The third result is formation of different social groups in the villages, which unfortunately is very difficult to be analyzed. The houses
for the time being, in most cases have been published without inventory because of the horizon (settlement) archeology, as well as
the instance from Vinitsa shows the houses were intentionally cleared before the fire. Then, we have again to rely on the burial data
and I will leave this point for further consideration after publishing the Durankulak cemetery that might provide new evidence and
referring for the time being to the analyses of John Chapman.

In compare to earlier prehistory, it occurs than neither Vinitsa nor Ovcharovo and Golyamo Delchevo report community house or
chief house. We will presume that in the pattern of the Late Copper Age communities should be some special attention to such
houses. Starting from Early Neolithic we have evidence for community house in the villages (e.g. Rakitovo). Then, it appears the
social evolution during Late Copper Age develop toward formation of big cult centers outside the villages.
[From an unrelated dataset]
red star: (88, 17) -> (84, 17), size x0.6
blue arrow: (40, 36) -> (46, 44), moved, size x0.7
Possibly Dolnoslav near
Plovdiv was such cult center but unfortunately it was so controversially excavated that we would say for the best for prehistoric
archaeology regarding this site because of missing of funds the excavation could not continue.   
According to the preliminary information, a house of chief was documented at Durankulak that was renovated during several stages
of the occupation of the village.

The final episode of the Later Copper Age and Early Bronze Age social models have been discussed in series of my published
studies, then I will continue with discussion and further considerations regarding the above points and including also Later
Prehistory case studies:

1. The prehistoric households are anonymous. And the continuity of the place of the occupation of several generations is not only
case study of the Karanovo I-II site, but also an explanation model for the tell formations and the long-term traditions of the ceramic
styles. We have white painted style about 500 years that was gradually changed by encrusted style and later by graphite style. All
variations were in these simple systems that totally dominate over vast territories. If the house architecture depended on the
geography, climate and natural environment, the ceramic styles indicated household pattern and it appears the Balkan prehistoric
household followed community pattern and there were many variations between the households, but as components of one and the
same systems. These variations can be argued by the comparative analyses of the house pottery, e.g. Vinitsa 2. They can include
variations of the types and/or ornamentation, as well as in the quantity of the vessels.
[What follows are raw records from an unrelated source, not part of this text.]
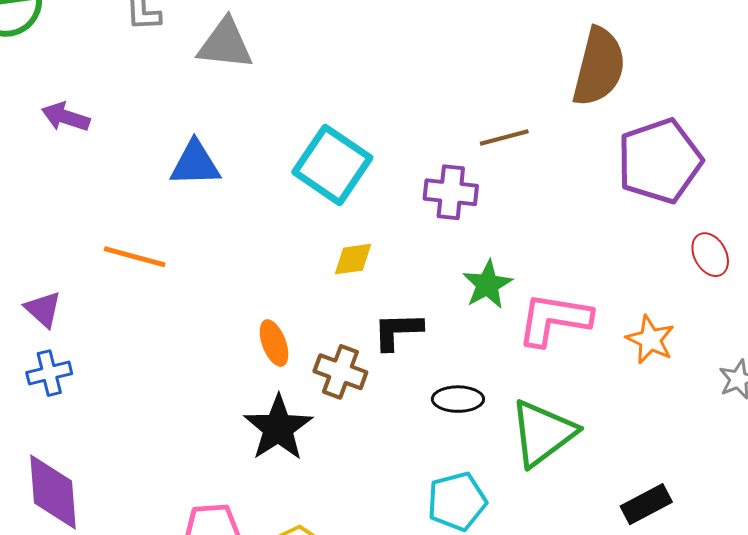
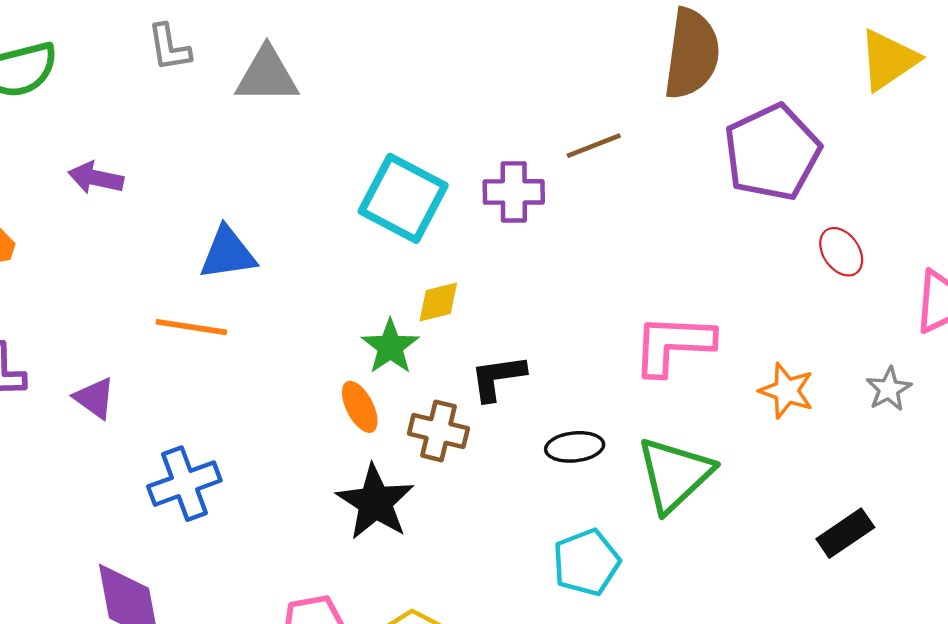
blue triangle: (195, 164) -> (228, 253), moved
purple cross: (451, 192) -> (514, 192), moved
green star: (487, 285) -> (390, 347), moved
orange star: (650, 340) -> (787, 391), moved
blue cross: (49, 373) -> (184, 484), moved, size x1.4
black rectangle: (646, 504) -> (845, 533), moved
2. For the time being, it is impossible to argue an inductive social model of evolution in the Balkans. Opposite is true. It is easy to
argue a deductive social model: from egalitarian (Mesolithic) toward early, developed and late complex society (Neolithic and
Copper Age).

3. The archaeological complex evidence documents the villages of the communities, the economic activities and cultural pattern.
However, the household archaeology as archaeology of the family (nuclear and extended) is just at the initial stage of development.
The past and recent archeologists usually deal with architecture, with axes, ceramic styles, with types of metal artefacts, with types
of burials. The historian of the household deals with home, interior, archaeologized things in the houses (in other words things that
were left intentionally, things that were burnt intentionally or accidentally, things which were broken and left in the house etc.).
However, in most of the cases in the publications all these artifacts were artificially separated from the home of the family. Then,
dealing with isolated complex records, the household archaeology still rely heavily on the settlement archaeology which is
unfortunately not very productive regarding social models and interpretations. The settlement archaeology defines spatial models
but it should imply the household archaeology methods and techniques.

In conclusion, it can be expected that development of the household archaeology will considerably contribute to the more complex
social models and more detailed social history of the earliest Balkan village and communities.